Segment Start: Extracted information
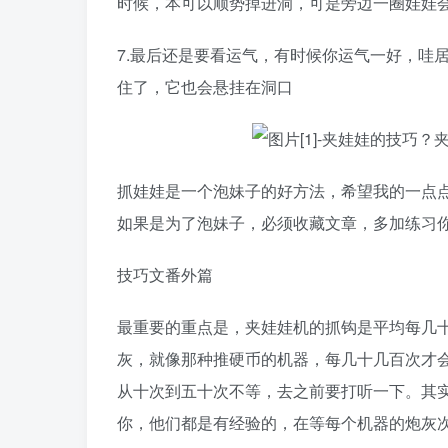
时候，本可以顺势掉进洞，可是旁边一圈娃娃
7.最后还是要看运气，有时候你运气一好，哇
住了，它也会悬挂在洞口
抓娃娃是一个泡妹子的好方法，希望我的一点
如果是为了泡妹子，必须收藏文章，多加练习
技巧文番外篇
最重要的重点是，夹娃娃机的抓钩是平均每几十
灰，就像那种推硬币的机器，每几十几百次才
从十次到五十次不等，去之前要打听一下。其
你，他们都是有经验的，在等每个机器的炮灰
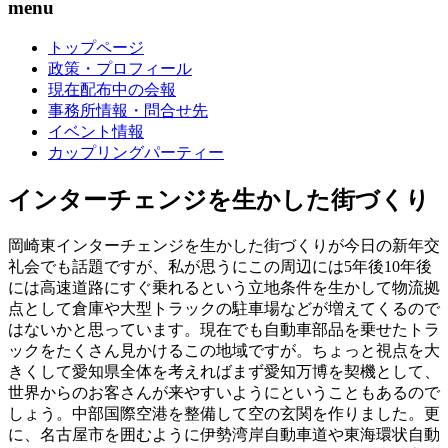
menu
トップページ
政策・プロフィール
現在配布中の会報
事務所情報・問合せ先
イベント情報
カップリングパーティー
インターチェンジを生かした街づくり
岡崎東インターチェンジを生かした街づくりが今日の新年交
礼会でも話題ですが、私が思うにこの周辺には5年後10年後
には高速道路にすぐ乗れるという立地条件を生かして物流拠
点として倉庫や大型トラックの駐車場などが増えてくるので
はないかと思っています。現在でも自動車部品を乗せたトラ
ックをたくさん見かけるこの地域ですが。ちょっと視点を大
きくして愛知県全体を考えればまず愛知万博を契機として、
世界からのお客さんが来やすいようにということもあるので
しょう。中部国際空港を整備して空の玄関を作りました。更
に、名古屋市を囲むように伊勢湾岸自動車道や東海環状自動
Segment End: Extracted information
- Exercise requirements
Can you write out these entries again with every "トップページ" switched to "ホームページ", change nothing else, and leave out the pictures?

- Response box
时候，本可以顺势掉进洞，可是旁边一圈娃娃
7.最后还是要看运气，有时候你运气一好，哇
住了，它也会悬挂在洞口
抓娃娃是一个泡妹子的好方法，希望我的一点
如果是为了泡妹子，必须收藏文章，多加练习
技巧文番外篇
最重要的重点是，夹娃娃机的抓钩是平均每几十
灰，就像那种推硬币的机器，每几十几百次才
从十次到五十次不等，去之前要打听一下。其
你，他们都是有经验的，在等每个机器的炮灰
menu
ホームページ
政策・プロフィール
現在配布中の会報
事務所情報・問合せ先
イベント情報
カップリングパーティー
インターチェンジを生かした街づくり
岡崎東インターチェンジを生かした街づくりが今日の新年交
礼会でも話題ですが、私が思うにこの周辺には5年後10年後
には高速道路にすぐ乗れるという立地条件を生かして物流拠
点として倉庫や大型トラックの駐車場などが増えてくるので
はないかと思っています。現在でも自動車部品を乗せたトラ
ックをたくさん見かけるこの地域ですが。ちょっと視点を大
きくして愛知県全体を考えればまず愛知万博を契機として、
世界からのお客さんが来やすいようにということもあるので
しょう。中部国際空港を整備して空の玄関を作りました。更
に、名古屋市を囲むように伊勢湾岸自動車道や東海環状自動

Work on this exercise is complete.